[Dataset entries]
▬▬▬▬▬▬
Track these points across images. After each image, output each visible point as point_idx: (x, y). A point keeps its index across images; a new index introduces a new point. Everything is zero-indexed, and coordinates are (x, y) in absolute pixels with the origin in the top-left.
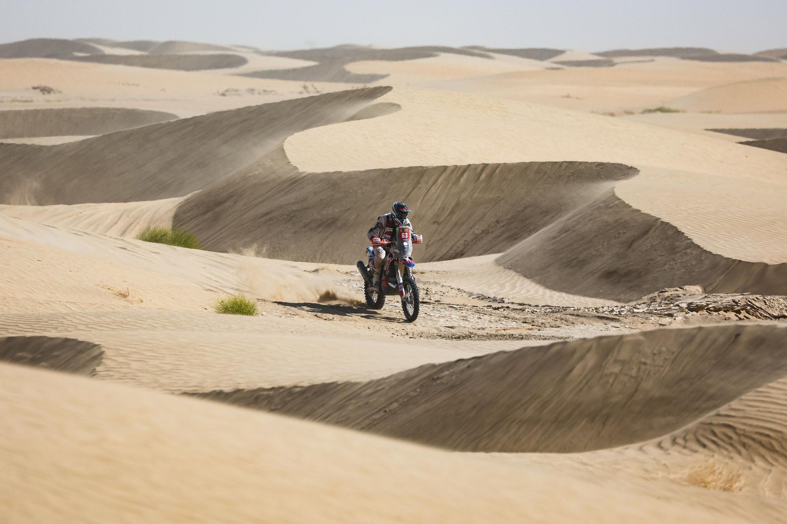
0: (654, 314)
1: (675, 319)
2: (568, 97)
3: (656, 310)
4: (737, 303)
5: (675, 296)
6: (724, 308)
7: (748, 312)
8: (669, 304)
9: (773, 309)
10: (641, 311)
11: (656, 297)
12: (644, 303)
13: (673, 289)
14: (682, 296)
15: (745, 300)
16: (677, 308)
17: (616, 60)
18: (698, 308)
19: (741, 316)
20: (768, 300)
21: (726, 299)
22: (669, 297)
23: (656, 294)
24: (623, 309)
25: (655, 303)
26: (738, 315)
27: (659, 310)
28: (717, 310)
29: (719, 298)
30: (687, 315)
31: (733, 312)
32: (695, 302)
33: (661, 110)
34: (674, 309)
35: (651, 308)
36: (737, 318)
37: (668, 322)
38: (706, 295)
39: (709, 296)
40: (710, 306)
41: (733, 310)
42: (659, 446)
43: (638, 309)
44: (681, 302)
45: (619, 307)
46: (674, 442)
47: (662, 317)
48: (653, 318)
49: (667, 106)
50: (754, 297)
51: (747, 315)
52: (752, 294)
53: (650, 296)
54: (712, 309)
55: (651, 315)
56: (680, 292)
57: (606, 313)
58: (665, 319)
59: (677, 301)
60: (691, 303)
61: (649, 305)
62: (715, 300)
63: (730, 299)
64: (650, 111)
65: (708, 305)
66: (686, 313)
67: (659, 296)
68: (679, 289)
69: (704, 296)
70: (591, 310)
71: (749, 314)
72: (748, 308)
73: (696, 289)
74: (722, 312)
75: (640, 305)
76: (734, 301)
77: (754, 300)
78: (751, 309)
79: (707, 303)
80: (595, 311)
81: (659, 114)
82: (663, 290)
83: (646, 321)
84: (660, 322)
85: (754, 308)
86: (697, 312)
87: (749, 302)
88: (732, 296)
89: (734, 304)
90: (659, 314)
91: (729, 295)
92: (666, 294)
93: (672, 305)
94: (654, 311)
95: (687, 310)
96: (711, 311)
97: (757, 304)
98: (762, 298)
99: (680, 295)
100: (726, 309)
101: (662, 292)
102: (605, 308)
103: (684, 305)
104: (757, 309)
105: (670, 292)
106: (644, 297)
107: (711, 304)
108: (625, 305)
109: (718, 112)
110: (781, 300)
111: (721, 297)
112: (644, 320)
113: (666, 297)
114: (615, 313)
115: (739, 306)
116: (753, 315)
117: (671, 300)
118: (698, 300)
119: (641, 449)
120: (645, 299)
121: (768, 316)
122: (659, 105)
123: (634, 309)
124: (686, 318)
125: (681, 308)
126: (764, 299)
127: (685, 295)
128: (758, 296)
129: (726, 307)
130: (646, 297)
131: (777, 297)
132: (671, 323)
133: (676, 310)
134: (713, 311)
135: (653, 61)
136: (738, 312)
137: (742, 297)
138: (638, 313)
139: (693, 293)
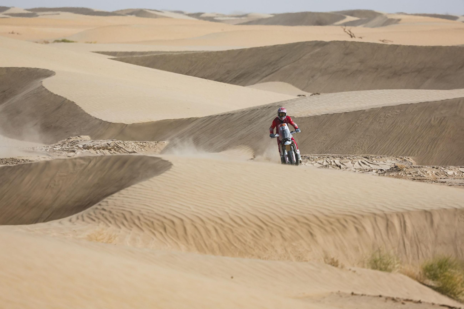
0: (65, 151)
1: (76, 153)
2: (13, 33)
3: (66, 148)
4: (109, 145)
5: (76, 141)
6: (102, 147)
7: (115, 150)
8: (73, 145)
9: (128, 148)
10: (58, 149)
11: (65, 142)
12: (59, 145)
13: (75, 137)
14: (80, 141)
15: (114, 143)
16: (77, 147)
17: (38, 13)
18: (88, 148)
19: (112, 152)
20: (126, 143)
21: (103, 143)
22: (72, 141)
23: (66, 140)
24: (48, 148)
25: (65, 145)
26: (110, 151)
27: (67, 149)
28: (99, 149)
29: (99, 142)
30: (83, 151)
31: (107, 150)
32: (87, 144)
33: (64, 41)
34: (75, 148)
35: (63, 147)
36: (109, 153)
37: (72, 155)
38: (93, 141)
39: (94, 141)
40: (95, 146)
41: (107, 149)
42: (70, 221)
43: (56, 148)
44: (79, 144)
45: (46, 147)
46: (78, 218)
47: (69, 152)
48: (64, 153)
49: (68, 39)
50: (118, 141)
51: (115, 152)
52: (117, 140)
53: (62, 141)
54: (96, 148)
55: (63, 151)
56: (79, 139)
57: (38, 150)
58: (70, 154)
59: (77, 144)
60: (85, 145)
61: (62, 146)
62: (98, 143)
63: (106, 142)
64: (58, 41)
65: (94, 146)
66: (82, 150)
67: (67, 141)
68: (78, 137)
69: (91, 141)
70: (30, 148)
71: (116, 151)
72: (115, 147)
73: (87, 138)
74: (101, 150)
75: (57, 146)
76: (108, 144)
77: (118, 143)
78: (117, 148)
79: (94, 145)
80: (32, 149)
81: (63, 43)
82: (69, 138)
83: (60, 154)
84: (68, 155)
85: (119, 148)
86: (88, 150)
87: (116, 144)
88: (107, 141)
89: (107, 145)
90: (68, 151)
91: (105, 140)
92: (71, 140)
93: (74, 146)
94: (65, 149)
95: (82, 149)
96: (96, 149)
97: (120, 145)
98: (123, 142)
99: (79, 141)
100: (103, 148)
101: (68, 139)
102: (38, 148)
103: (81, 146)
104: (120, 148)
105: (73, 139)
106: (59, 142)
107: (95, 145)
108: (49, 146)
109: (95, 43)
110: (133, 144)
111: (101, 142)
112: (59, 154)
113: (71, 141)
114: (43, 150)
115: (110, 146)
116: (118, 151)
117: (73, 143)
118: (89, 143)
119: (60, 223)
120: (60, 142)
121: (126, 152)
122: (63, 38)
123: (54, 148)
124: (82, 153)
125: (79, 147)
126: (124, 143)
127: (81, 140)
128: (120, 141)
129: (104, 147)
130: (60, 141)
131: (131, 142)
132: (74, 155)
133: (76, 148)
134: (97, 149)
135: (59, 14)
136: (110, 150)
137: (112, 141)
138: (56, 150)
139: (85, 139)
▬▬▬▬▬▬
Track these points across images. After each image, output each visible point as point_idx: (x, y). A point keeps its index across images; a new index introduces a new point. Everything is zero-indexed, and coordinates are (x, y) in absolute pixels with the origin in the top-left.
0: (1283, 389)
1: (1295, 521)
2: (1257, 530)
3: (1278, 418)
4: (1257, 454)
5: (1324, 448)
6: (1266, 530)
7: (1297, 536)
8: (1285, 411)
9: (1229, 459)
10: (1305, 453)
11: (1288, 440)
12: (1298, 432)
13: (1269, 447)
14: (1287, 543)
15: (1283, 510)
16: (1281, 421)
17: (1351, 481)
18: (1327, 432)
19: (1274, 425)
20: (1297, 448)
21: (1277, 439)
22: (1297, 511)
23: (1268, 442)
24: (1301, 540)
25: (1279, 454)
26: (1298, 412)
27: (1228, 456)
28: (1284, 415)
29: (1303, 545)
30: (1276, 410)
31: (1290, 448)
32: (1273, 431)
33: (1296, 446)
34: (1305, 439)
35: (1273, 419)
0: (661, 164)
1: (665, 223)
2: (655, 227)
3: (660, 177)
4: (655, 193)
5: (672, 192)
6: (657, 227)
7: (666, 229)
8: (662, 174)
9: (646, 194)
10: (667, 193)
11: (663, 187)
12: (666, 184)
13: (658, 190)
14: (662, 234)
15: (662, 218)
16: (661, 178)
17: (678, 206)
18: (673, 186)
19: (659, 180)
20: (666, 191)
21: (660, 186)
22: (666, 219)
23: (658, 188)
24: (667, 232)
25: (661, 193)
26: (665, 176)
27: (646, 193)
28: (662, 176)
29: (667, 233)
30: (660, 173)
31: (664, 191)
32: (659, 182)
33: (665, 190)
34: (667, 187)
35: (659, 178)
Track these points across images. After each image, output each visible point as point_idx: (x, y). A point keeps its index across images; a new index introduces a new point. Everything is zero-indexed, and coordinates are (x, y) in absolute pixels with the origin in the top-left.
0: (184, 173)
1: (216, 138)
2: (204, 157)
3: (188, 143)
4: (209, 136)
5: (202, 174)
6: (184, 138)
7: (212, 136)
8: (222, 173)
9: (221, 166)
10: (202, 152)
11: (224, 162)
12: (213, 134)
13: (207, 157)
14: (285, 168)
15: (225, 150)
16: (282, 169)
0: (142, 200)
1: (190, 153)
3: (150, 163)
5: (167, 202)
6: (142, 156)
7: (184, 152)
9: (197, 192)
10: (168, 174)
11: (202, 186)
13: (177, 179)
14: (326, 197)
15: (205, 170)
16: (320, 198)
▬▬▬▬▬▬
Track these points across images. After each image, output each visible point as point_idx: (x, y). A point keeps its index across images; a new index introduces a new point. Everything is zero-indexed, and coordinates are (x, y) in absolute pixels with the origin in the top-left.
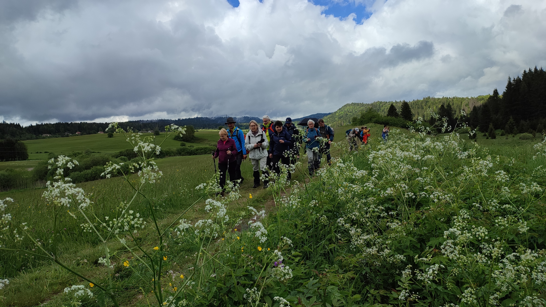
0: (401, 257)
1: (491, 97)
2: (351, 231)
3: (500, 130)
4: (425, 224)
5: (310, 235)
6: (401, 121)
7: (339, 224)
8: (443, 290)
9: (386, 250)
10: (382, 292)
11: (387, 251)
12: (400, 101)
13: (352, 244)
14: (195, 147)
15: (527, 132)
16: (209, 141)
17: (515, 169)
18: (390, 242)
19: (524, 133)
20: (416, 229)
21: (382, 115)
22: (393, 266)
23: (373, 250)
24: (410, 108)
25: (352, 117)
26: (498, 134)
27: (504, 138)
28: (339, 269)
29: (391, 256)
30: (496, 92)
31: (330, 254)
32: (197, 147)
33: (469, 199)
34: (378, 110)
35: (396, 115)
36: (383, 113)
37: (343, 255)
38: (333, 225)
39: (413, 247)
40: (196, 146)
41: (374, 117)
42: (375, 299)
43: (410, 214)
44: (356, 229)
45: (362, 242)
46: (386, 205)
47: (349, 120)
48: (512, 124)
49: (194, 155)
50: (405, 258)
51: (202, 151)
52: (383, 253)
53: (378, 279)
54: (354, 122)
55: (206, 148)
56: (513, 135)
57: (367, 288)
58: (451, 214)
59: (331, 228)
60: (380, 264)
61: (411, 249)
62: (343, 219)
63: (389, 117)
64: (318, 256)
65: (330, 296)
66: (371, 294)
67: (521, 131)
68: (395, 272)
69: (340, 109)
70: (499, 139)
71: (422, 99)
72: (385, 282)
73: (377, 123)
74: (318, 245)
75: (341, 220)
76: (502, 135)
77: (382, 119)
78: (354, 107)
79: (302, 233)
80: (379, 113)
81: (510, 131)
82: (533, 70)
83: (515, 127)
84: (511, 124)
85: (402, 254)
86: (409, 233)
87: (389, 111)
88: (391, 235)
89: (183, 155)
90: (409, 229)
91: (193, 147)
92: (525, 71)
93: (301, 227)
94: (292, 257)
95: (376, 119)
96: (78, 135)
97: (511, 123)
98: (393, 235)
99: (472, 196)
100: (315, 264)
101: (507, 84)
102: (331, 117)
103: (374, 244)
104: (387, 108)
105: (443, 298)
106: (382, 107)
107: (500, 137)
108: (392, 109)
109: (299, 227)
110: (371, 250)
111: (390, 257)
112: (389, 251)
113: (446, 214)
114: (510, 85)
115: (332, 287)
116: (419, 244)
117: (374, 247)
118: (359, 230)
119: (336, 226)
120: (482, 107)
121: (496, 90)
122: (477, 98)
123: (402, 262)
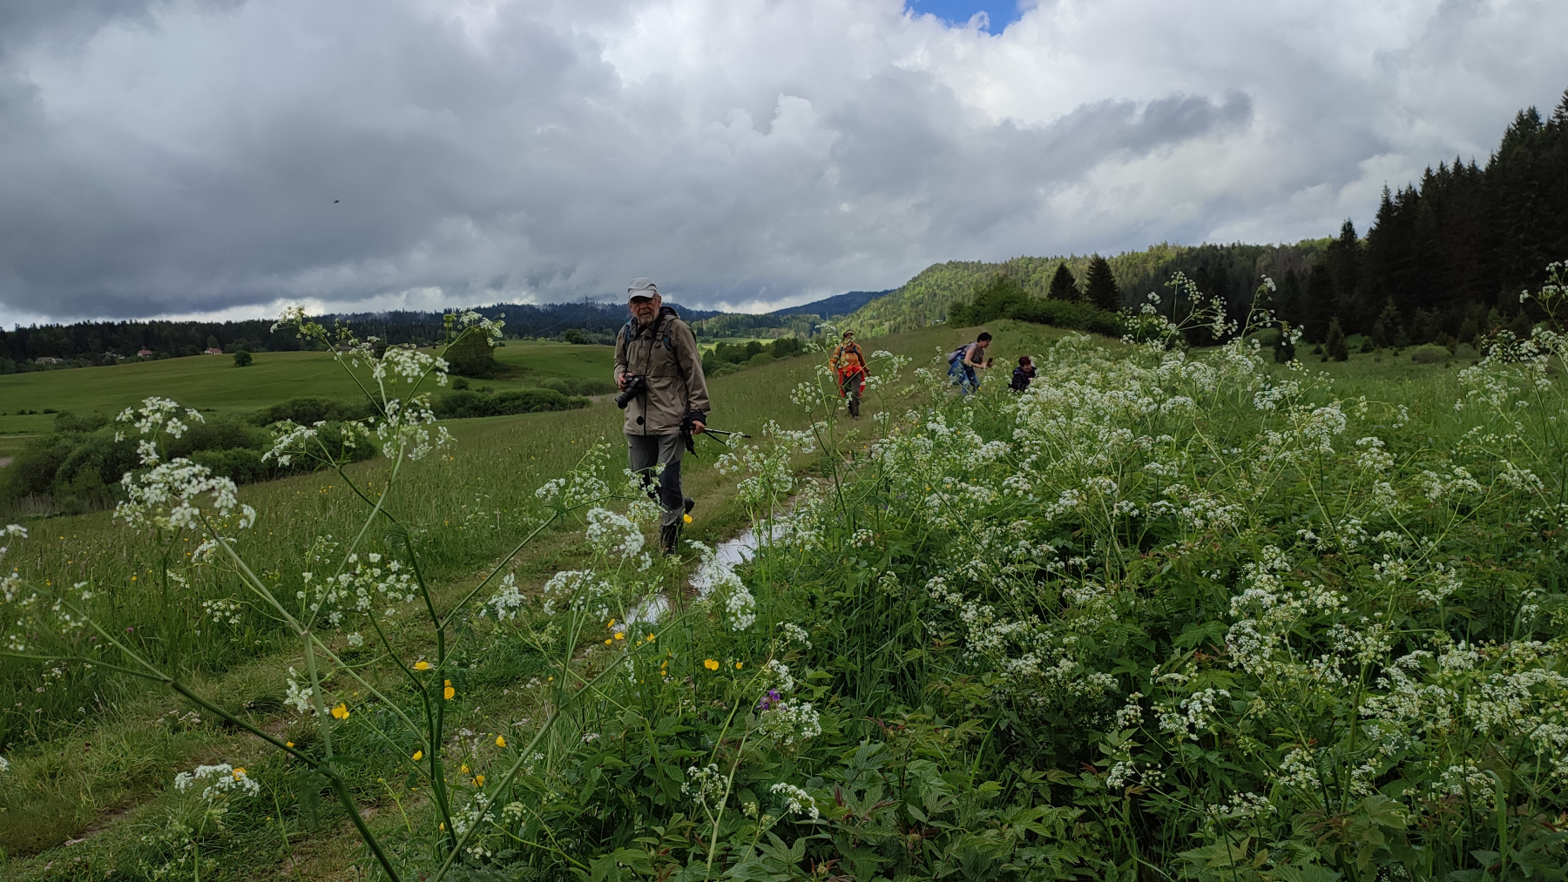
▬▬▬▬▬▬
(Work item):
In the entries above, the lines from the one bearing "87: (749, 302)" up to and including the one bearing "117: (671, 300)" should be transcribed exactly; no other line is wanted.

(Problem solution):
87: (749, 302)
88: (732, 296)
89: (734, 304)
90: (659, 314)
91: (729, 295)
92: (666, 294)
93: (672, 305)
94: (654, 311)
95: (687, 310)
96: (711, 311)
97: (757, 304)
98: (762, 298)
99: (680, 295)
100: (726, 309)
101: (662, 292)
102: (605, 308)
103: (684, 305)
104: (757, 309)
105: (670, 292)
106: (644, 297)
107: (711, 304)
108: (625, 305)
109: (718, 112)
110: (781, 300)
111: (721, 297)
112: (644, 320)
113: (666, 297)
114: (615, 313)
115: (739, 306)
116: (753, 315)
117: (671, 300)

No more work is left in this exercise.